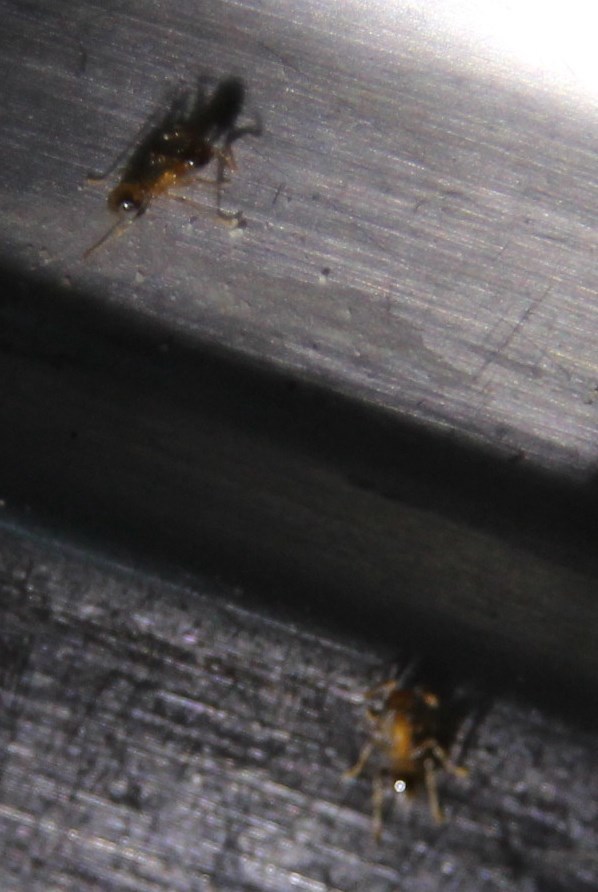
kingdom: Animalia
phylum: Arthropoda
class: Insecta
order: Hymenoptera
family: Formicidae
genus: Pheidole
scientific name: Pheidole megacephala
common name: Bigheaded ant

...

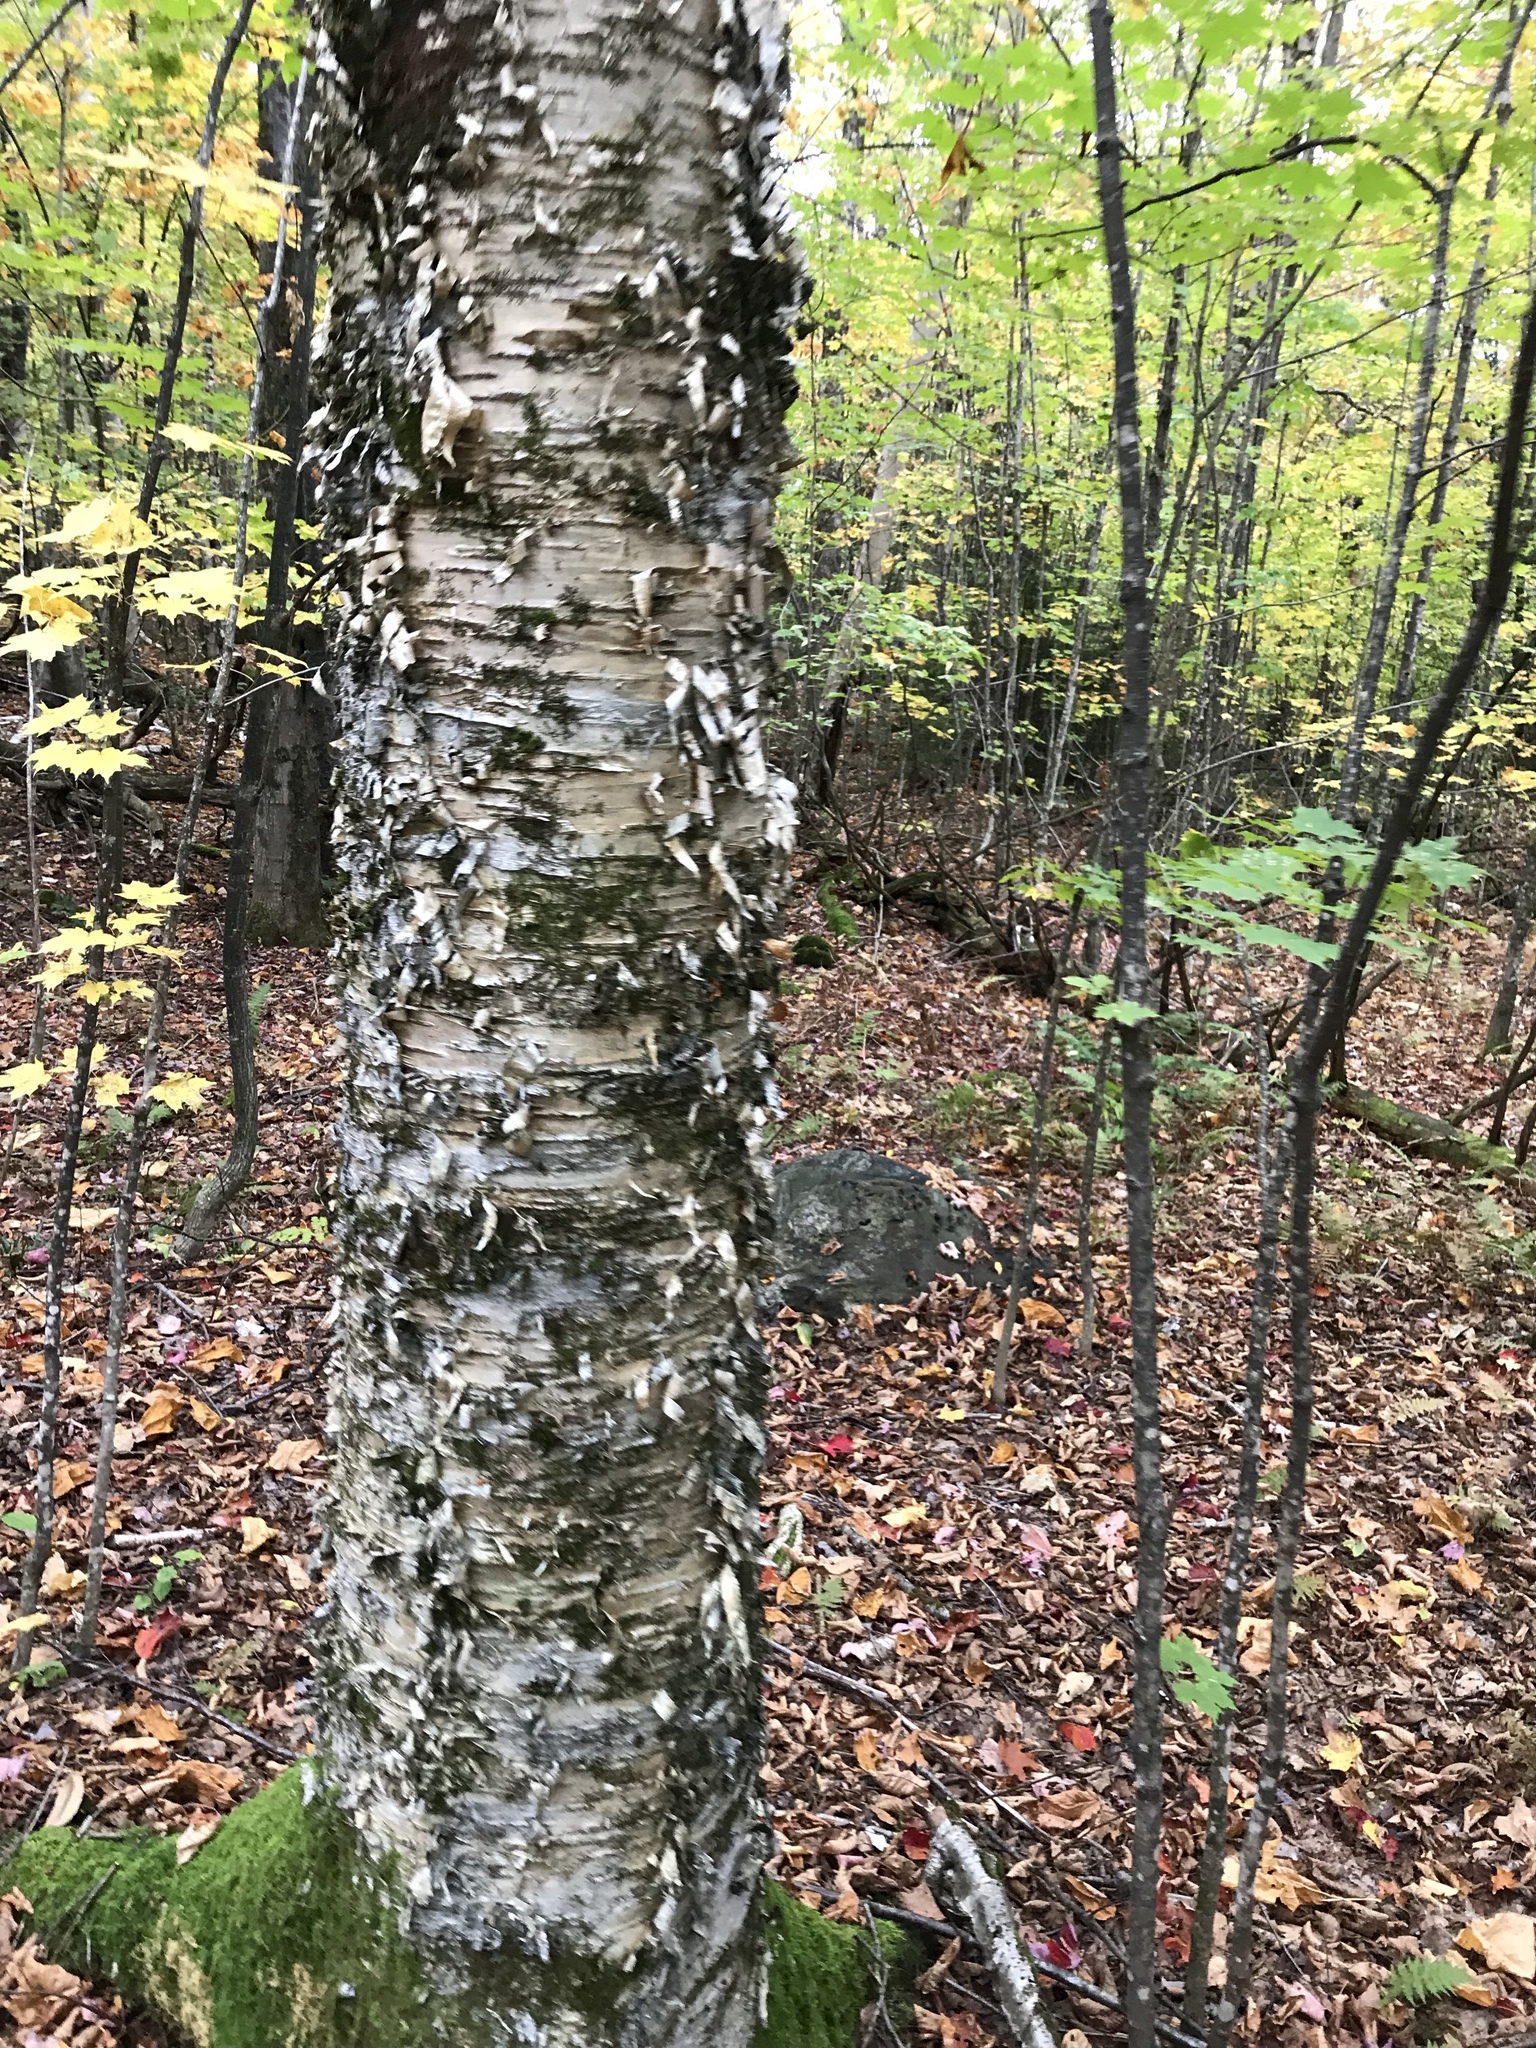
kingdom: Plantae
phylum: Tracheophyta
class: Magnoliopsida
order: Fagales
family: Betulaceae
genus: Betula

* * *

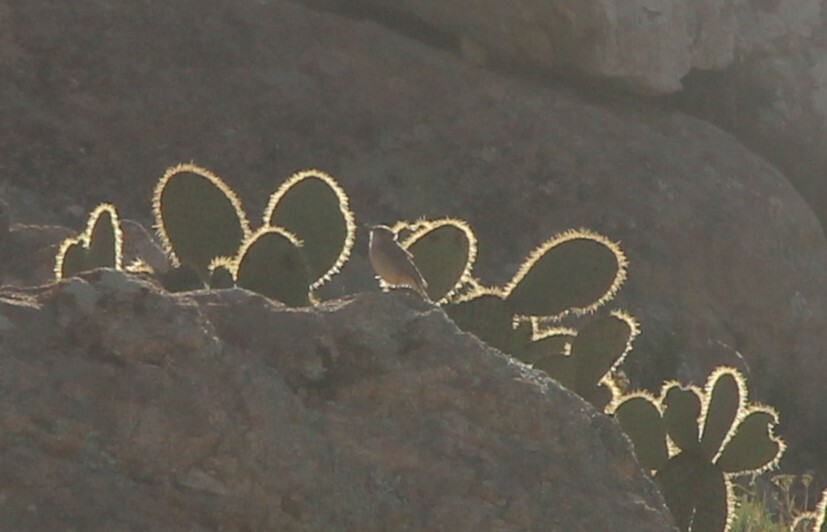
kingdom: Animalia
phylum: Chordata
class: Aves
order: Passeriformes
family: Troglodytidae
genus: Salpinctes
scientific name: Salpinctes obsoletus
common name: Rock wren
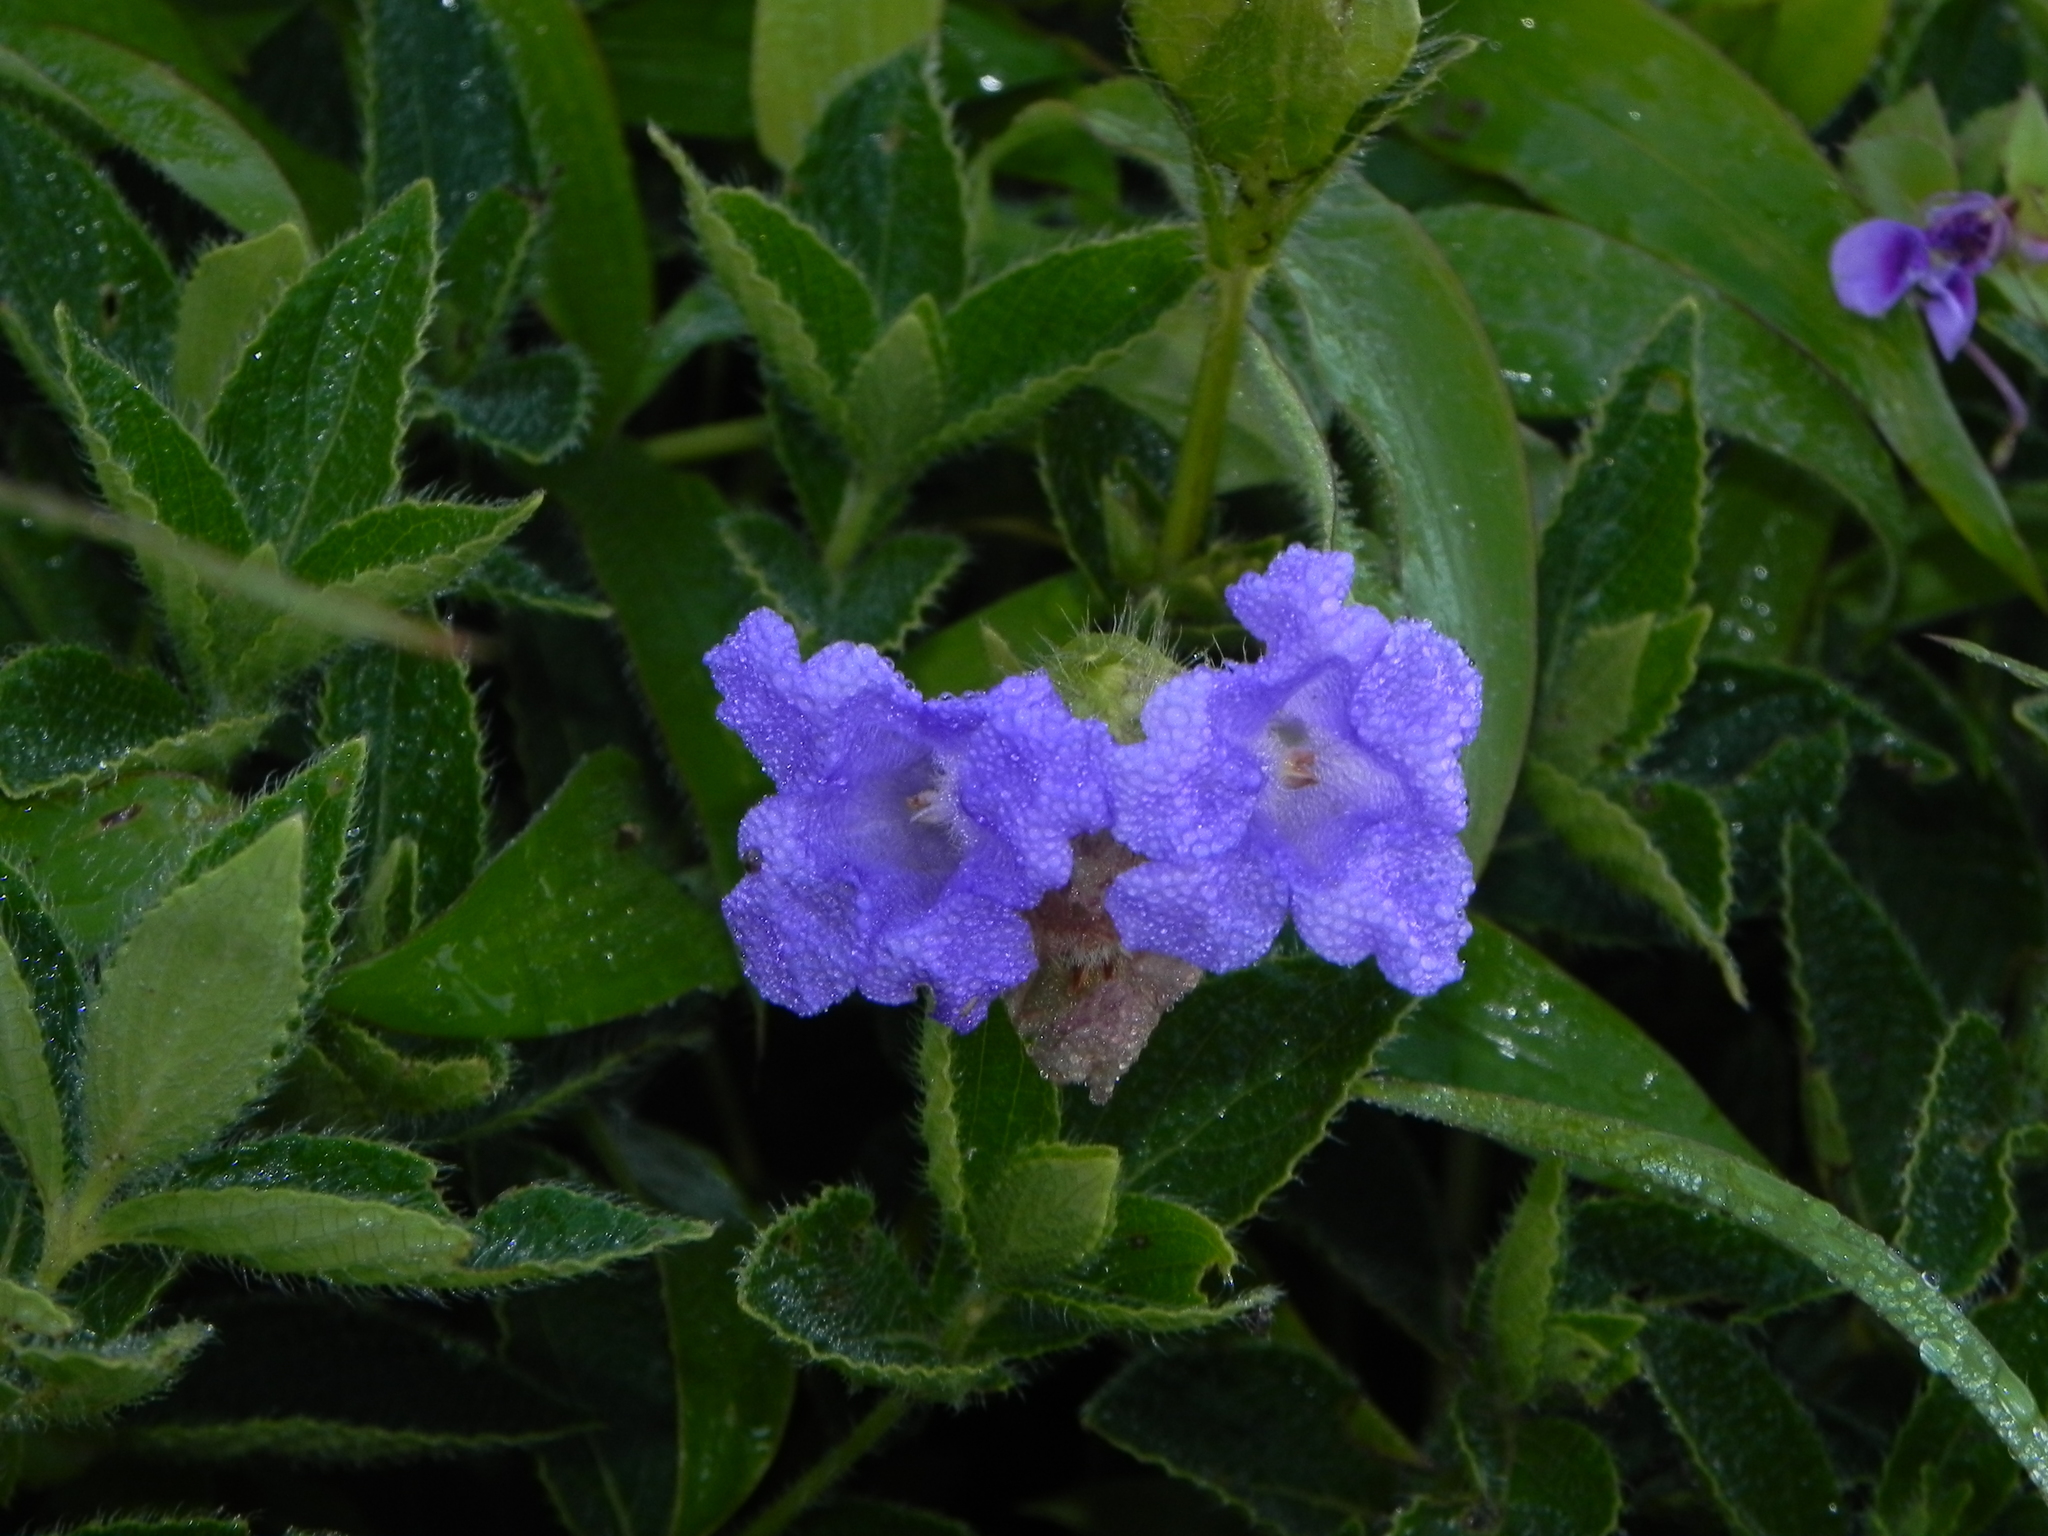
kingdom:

» **WORK TO DO**: Pull out each line above that contains the word "name". Case counts.

» **WRITTEN ANSWER**:
scientific name: Pheidole megacephala
common name: Bigheaded ant
scientific name: Salpinctes obsoletus
common name: Rock wren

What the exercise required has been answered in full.